Low prevalence of glucose intolerance in racially mixed children with cystic fibrosis
Article first published online: 8 FEB 2010
© 2010 John Wiley & Sons A/S
Volume 11, Issue 7, pages 493–497, November 2010
How to Cite
Alves, C., Lima, D. S., Cardeal, M. and Santana, A. (2010), Low prevalence of glucose intolerance in racially mixed children with cystic fibrosis. Pediatric Diabetes, 11: 493–497. doi: 10.1111/j.1399-5448.2010.00639.x
- Issue published online: 8 FEB 2010
- Article first published online: 8 FEB 2010
- Submitted 5 December 2009. Accepted for publication 21 December 2009
- cystic fibrosis;
- diabetes mellitus;
- glucose intolerance;
Alves C, Lima DS, Cardeal M, Santana A. Low prevalence of glucose intolerance in racially mixed children with cystic fibrosis.

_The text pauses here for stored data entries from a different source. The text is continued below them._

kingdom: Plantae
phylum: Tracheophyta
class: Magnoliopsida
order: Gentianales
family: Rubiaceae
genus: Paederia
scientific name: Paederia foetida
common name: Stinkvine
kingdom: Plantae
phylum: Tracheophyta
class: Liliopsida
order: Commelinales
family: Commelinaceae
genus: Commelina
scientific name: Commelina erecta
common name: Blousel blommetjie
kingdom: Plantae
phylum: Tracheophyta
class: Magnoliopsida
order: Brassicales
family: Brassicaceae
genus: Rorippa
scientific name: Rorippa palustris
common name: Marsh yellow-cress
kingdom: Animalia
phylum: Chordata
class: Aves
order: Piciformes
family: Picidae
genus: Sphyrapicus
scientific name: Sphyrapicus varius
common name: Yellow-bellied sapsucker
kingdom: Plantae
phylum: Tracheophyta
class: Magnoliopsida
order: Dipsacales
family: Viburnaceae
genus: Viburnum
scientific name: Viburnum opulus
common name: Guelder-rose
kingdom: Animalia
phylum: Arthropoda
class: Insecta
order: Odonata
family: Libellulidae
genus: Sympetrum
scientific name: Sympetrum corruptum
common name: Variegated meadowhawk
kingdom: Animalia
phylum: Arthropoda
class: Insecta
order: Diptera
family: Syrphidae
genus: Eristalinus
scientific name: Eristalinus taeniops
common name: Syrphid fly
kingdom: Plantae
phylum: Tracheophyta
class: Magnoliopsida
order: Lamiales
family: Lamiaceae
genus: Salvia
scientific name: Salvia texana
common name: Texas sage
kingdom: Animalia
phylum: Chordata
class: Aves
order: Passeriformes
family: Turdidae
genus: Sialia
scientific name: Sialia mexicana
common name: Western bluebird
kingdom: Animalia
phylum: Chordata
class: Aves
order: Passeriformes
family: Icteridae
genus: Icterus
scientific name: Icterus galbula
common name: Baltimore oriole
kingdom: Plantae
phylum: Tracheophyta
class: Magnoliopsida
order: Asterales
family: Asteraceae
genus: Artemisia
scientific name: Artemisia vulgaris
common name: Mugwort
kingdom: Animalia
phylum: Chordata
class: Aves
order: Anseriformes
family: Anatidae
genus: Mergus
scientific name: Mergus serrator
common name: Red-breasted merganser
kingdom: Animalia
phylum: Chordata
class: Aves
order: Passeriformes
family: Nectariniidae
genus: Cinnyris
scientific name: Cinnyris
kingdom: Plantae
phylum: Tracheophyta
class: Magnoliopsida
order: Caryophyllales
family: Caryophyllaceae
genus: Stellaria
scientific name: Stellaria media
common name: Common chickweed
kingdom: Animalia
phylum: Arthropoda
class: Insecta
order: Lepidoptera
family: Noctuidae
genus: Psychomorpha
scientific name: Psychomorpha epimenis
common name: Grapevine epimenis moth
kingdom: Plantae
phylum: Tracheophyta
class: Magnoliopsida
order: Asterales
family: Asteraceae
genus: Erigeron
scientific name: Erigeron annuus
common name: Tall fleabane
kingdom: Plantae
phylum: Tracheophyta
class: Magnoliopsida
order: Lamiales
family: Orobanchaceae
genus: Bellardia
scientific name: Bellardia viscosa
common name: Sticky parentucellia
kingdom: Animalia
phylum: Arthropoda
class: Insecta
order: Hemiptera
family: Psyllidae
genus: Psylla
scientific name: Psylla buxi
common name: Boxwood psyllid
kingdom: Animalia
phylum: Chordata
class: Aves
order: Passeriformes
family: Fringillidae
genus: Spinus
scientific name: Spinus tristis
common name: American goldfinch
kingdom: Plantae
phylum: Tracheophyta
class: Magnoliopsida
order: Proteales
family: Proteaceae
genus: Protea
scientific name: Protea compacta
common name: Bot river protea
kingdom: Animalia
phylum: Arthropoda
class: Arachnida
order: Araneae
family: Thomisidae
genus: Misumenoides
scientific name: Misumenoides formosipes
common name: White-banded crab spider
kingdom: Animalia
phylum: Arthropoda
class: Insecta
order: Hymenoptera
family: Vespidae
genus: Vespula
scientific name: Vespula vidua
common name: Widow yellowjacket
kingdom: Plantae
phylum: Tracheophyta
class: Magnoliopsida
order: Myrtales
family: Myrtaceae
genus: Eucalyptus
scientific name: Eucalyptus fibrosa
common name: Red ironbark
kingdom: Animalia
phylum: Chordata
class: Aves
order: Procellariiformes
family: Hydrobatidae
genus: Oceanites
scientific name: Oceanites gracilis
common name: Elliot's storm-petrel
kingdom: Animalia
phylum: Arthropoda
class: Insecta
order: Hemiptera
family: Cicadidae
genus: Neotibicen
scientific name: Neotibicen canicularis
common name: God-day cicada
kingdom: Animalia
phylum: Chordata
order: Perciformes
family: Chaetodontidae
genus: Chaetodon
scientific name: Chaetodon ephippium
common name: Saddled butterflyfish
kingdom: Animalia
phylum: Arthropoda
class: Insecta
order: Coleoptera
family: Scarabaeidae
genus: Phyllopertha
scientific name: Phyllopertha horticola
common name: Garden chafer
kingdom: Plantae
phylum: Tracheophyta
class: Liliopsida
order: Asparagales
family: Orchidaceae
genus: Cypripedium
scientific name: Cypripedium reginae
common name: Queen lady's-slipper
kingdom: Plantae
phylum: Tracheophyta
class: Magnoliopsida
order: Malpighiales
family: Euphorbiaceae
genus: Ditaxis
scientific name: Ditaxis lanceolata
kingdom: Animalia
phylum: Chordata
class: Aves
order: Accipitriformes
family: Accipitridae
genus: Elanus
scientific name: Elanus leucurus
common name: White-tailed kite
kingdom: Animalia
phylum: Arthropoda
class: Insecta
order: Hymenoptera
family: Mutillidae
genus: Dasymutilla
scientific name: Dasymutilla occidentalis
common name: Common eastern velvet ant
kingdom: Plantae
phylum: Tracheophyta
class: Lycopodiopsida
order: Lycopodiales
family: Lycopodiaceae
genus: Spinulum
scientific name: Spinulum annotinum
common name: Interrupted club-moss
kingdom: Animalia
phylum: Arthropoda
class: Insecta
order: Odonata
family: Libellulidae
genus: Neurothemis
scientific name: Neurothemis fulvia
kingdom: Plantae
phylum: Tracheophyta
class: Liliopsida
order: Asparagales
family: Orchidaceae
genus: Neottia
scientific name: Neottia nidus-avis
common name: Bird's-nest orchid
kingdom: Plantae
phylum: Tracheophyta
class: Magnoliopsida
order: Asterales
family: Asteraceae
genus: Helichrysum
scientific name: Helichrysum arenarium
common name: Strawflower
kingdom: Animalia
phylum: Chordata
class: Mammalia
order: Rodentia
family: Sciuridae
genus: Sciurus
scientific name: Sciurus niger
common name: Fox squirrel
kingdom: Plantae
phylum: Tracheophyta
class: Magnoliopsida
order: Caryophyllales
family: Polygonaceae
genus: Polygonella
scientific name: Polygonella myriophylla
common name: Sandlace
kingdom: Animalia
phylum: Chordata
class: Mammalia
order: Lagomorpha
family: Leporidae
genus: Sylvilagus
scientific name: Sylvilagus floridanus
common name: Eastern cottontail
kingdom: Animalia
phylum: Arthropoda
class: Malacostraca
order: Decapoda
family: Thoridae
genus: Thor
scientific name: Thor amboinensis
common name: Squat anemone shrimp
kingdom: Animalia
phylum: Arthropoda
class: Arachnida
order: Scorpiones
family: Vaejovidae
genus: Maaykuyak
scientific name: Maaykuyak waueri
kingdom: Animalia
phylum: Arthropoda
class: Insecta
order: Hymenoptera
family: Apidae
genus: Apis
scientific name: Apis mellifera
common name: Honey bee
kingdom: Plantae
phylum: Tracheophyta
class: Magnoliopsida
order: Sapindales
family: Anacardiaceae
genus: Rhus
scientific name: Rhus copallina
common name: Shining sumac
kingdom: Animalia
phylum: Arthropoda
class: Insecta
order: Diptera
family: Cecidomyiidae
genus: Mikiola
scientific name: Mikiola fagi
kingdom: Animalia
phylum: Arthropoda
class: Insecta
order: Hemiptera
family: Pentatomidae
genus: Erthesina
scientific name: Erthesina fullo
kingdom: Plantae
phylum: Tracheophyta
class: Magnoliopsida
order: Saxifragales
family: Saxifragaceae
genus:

Objective: To evaluate glucose tolerance in racially mixed Brazilian youth with cystic fibrosis (CF).
Methods: Cross-sectional study conducted between August and September 2007, at a reference service for CF, evaluating: glycated hemoglobin (HbA1c), blood glucose, and insulin levels, before and 2 h after a glucose overload.
Results: There were 46 patients aged between 6 yr and 16 yr and 2 months (median: 9 yr and 10 months) of whom 64% were boys. Of these, 26% were Whites; 54.4% Mulattoes; and 19.6% Blacks. HbA1c was normal in all patients. Only one participant (12-yr old) had glucose intolerance. Insulin levels ranged from 1 to 23 µIU/mL (median: 4.5 µIU/mL) at baseline and from 3.2 to 192.1 µIU/mL (median: 11 µIU/mL) after a glucose overload. Insulin resistance evaluated by the HOMA index, stratified by sex and age, was present in three patients. The ΔF508 mutation was present in only 4.3% of the sample, all of them being heterozygous.
Conclusions: The low prevalence of carbohydrate intolerance in this population is probably a result of their young age. Another possibility is the low frequency of the ΔF508 mutation. Although not conclusive, these data suggest that in addition to age, the genotype:phenotype ratio may influence the development of glucose intolerance in patients with CF.